Waitangi Day has once again been hijacked by political grandstanding.
David Seymour’s Treaty Principles Bill dominated the headlines, but while Māori leaders, Te Pāti Māori, the Greens, and Labour obsessed over that, they ignored the real existential threat: mass immigration.
The one bloke calling it out? Shane Jones. And he’s standing alone in the storm.
The numbers don’t lie
According to Stats NZ, as of June 2024, the estimated Māori ethnic population was 914,400, while the Asian population was 861,576. Auckland’s demographic shift is staggering - Asians already outnumber Māori by more than two to one.
In 2023 alone, New Zealand saw a net migration gain of 127,000, with 60,000 arriving from India, making Indians the largest incoming migrant group for the first time. In just two years, we’ve gained nearly a quarter of a million migrants. Auckland alone absorbed 104,000 new arrivals - no wonder the city’s infrastructure is heaving.

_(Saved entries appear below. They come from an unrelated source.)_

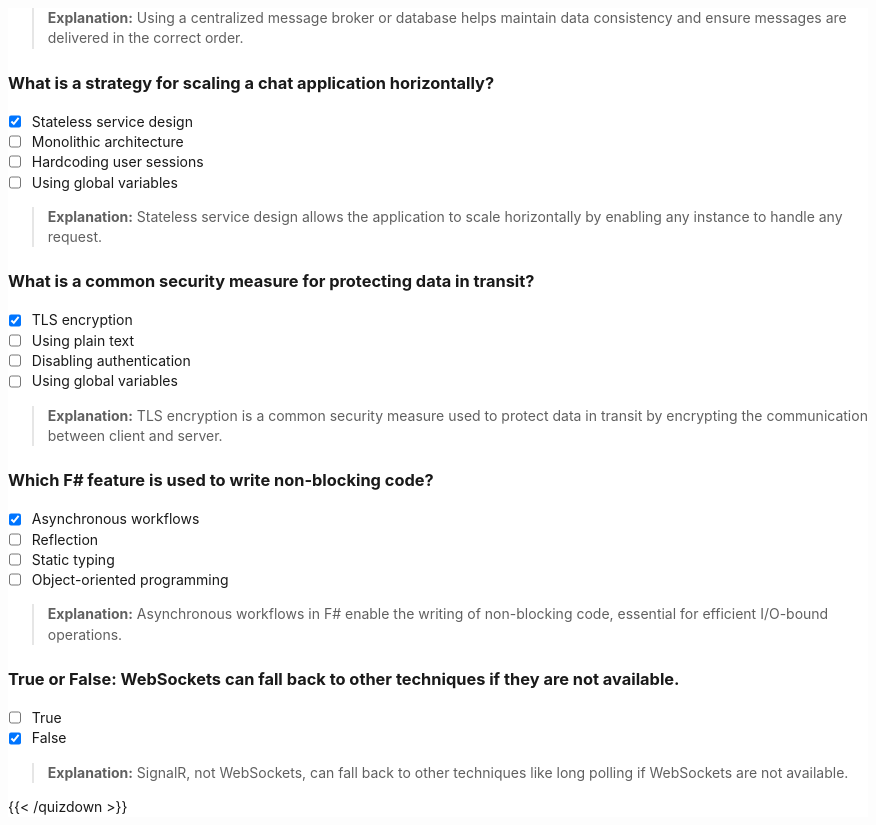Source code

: > **Explanation:** Using a centralized message broker or database helps maintain data consistency and ensure messages are delivered in the correct order.

### What is a strategy for scaling a chat application horizontally?

- [x] Stateless service design
- [ ] Monolithic architecture
- [ ] Hardcoding user sessions
- [ ] Using global variables

> **Explanation:** Stateless service design allows the application to scale horizontally by enabling any instance to handle any request.

### What is a common security measure for protecting data in transit?

- [x] TLS encryption
- [ ] Using plain text
- [ ] Disabling authentication
- [ ] Using global variables

> **Explanation:** TLS encryption is a common security measure used to protect data in transit by encrypting the communication between client and server.

### Which F# feature is used to write non-blocking code?

- [x] Asynchronous workflows
- [ ] Reflection
- [ ] Static typing
- [ ] Object-oriented programming

> **Explanation:** Asynchronous workflows in F# enable the writing of non-blocking code, essential for efficient I/O-bound operations.

### True or False: WebSockets can fall back to other techniques if they are not available.

- [ ] True
- [x] False

> **Explanation:** SignalR, not WebSockets, can fall back to other techniques like long polling if WebSockets are not available.

{{< /quizdown >}}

Jones is worried. And why wouldn’t he be? Māori, already struggling at the bottom of socio-economic stats, are now battling even more competition for resources, jobs, housing, and opportunities.
From bicultural to multicultural – and no one noticed?

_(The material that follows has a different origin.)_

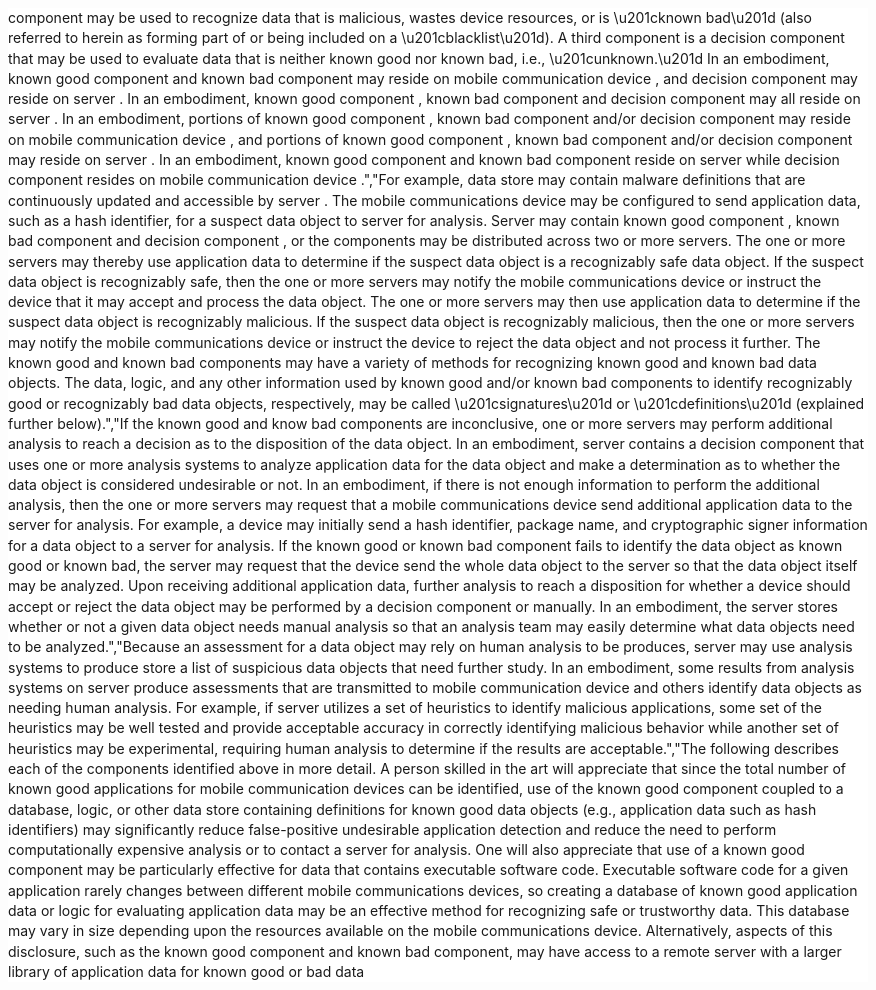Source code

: component  may be used to recognize data that is malicious, wastes device resources, or is \u201cknown bad\u201d (also referred to herein as forming part of or being included on a \u201cblacklist\u201d). A third component  is a decision component that may be used to evaluate data that is neither known good nor known bad, i.e., \u201cunknown.\u201d In an embodiment, known good component  and known bad component  may reside on mobile communication device , and decision component  may reside on server . In an embodiment, known good component , known bad component  and decision component  may all reside on server . In an embodiment, portions of known good component , known bad component  and\/or decision component  may reside on mobile communication device , and portions of known good component , known bad component  and\/or decision component  may reside on server . In an embodiment, known good component  and known bad component  reside on server  while decision component  resides on mobile communication device .","For example, data store  may contain malware definitions that are continuously updated and accessible by server . The mobile communications device  may be configured to send application data, such as a hash identifier, for a suspect data object to server  for analysis. Server  may contain known good component , known bad component  and decision component , or the components may be distributed across two or more servers. The one or more servers may thereby use application data to determine if the suspect data object is a recognizably safe data object. If the suspect data object is recognizably safe, then the one or more servers may notify the mobile communications device or instruct the device that it may accept and process the data object. The one or more servers may then use application data to determine if the suspect data object is recognizably malicious. If the suspect data object is recognizably malicious, then the one or more servers may notify the mobile communications device or instruct the device to reject the data object and not process it further. The known good and known bad components may have a variety of methods for recognizing known good and known bad data objects. The data, logic, and any other information used by known good and\/or known bad components to identify recognizably good or recognizably bad data objects, respectively, may be called \u201csignatures\u201d or \u201cdefinitions\u201d (explained further below).","If the known good and know bad components are inconclusive, one or more servers may perform additional analysis to reach a decision as to the disposition of the data object. In an embodiment, server  contains a decision component that uses one or more analysis systems to analyze application data for the data object and make a determination as to whether the data object is considered undesirable or not. In an embodiment, if there is not enough information to perform the additional analysis, then the one or more servers may request that a mobile communications device send additional application data to the server for analysis. For example, a device may initially send a hash identifier, package name, and cryptographic signer information for a data object to a server for analysis. If the known good or known bad component fails to identify the data object as known good or known bad, the server may request that the device send the whole data object to the server so that the data object itself may be analyzed. Upon receiving additional application data, further analysis to reach a disposition for whether a device should accept or reject the data object may be performed by a decision component  or manually. In an embodiment, the server stores whether or not a given data object needs manual analysis so that an analysis team may easily determine what data objects need to be analyzed.","Because an assessment for a data object may rely on human analysis to be produces, server  may use analysis systems to produce store a list of suspicious data objects that need further study. In an embodiment, some results from analysis systems on server  produce assessments that are transmitted to mobile communication device  and others identify data objects as needing human analysis. For example, if server  utilizes a set of heuristics to identify malicious applications, some set of the heuristics may be well tested and provide acceptable accuracy in correctly identifying malicious behavior while another set of heuristics may be experimental, requiring human analysis to determine if the results are acceptable.","The following describes each of the components identified above in more detail. A person skilled in the art will appreciate that since the total number of known good applications for mobile communication devices can be identified, use of the known good component  coupled to a database, logic, or other data store containing definitions for known good data objects (e.g., application data such as hash identifiers) may significantly reduce false-positive undesirable application detection and reduce the need to perform computationally expensive analysis or to contact a server for analysis. One will also appreciate that use of a known good component  may be particularly effective for data that contains executable software code. Executable software code for a given application rarely changes between different mobile communications devices, so creating a database of known good application data or logic for evaluating application data may be an effective method for recognizing safe or trustworthy data. This database may vary in size depending upon the resources available on the mobile communications device. Alternatively, aspects of this disclosure, such as the known good component and known bad component, may have access to a remote server with a larger library of application data for known good or bad data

For 30 years, governments have banked on mass immigration as an economic growth crutch. Auckland’s Asian population nearly doubled from 200,000 to over 500,000 in two decades.
By 2050, Auckland’s residents could be 50% Asian. That’s the track we’re on.
Yet, New Zealand still clings to this romanticised notion of biculturalism. The reality? We’re a fully-fledged multicultural society.
Jim Bolger was laughed at in the 90s when he said New Zealand was an Asian country. Turns out, he was onto something.
The impact on Māori
This isn’t just a numbers game - it’s about survival. Māori homeownership is a pitiful 35%, compared to a national average of 65%. While wealthy migrants snap up properties, Māori are locked out of the housing market.
And the four largest private landholdings in New Zealand? Foreign-owned forestry companies, not iwi.
Auckland’s schools now cater to kids from 50 different countries, each bringing their own languages and customs. That’s diversity in action, but let’s be real - it puts heaps of pressure on an already stretched education system.
Then there’s the job market. The immigrant workforce is younger and more active - 71% of Asian migrants are in the workforce, compared to 67% of Māori.
More competition, fewer opportunities, tougher times ahead.
Shane Jones has been hammering this issue for years. He says: “If iwi are concerned about marginalization, how come no iwi leader is standing with me and challenging mass immigration? Not one single iwi leader.”
But no, they carry on about Treaty principles while another 100,000 migrants arrive. To me, that’s the real threat.
Is he out of line? Or just saying what no one else dares to?
Māori need to speak up - now
Māori leaders have been disturbingly quiet. The focus remains on Treaty disputes, but let’s be blunt - what good is that if, in 50 years, Māori are a minority fighting for scraps in their own country?
No one is saying immigration is bad. But unregulated, rapid, poorly planned immigration? That’s a slow-moving disaster.
We threw open the doors, barely asked who was coming, and failed to prepare for the consequences. And Māori - already struggling - will cop the worst of it.
While Te Pāti Māori obsesses over abolishing prisons and “decolonisation,” real-world problems are snowballing. Economic sovereignty is slipping away, and Māori are being left in the dust.
Immigrants are hardworking, ambitious, and hungry for success. Good on them. But Māori need to ask: ‘Are we ready to compete in this new landscape?’
The numbers don’t lie. The shift is happening now.
Shane Jones sees it. Do Māori leaders?
It’s about the long-term survival of Māori
Forget the distractions. The demographic reality of New Zealand is shifting fast. Māori need to stop focusing on symbolic battles and start addressing their long-term survival in an increasingly competitive and multicultural country.
Because if they don’t, in another 180 years, Māori might not even be part of the conversation at all.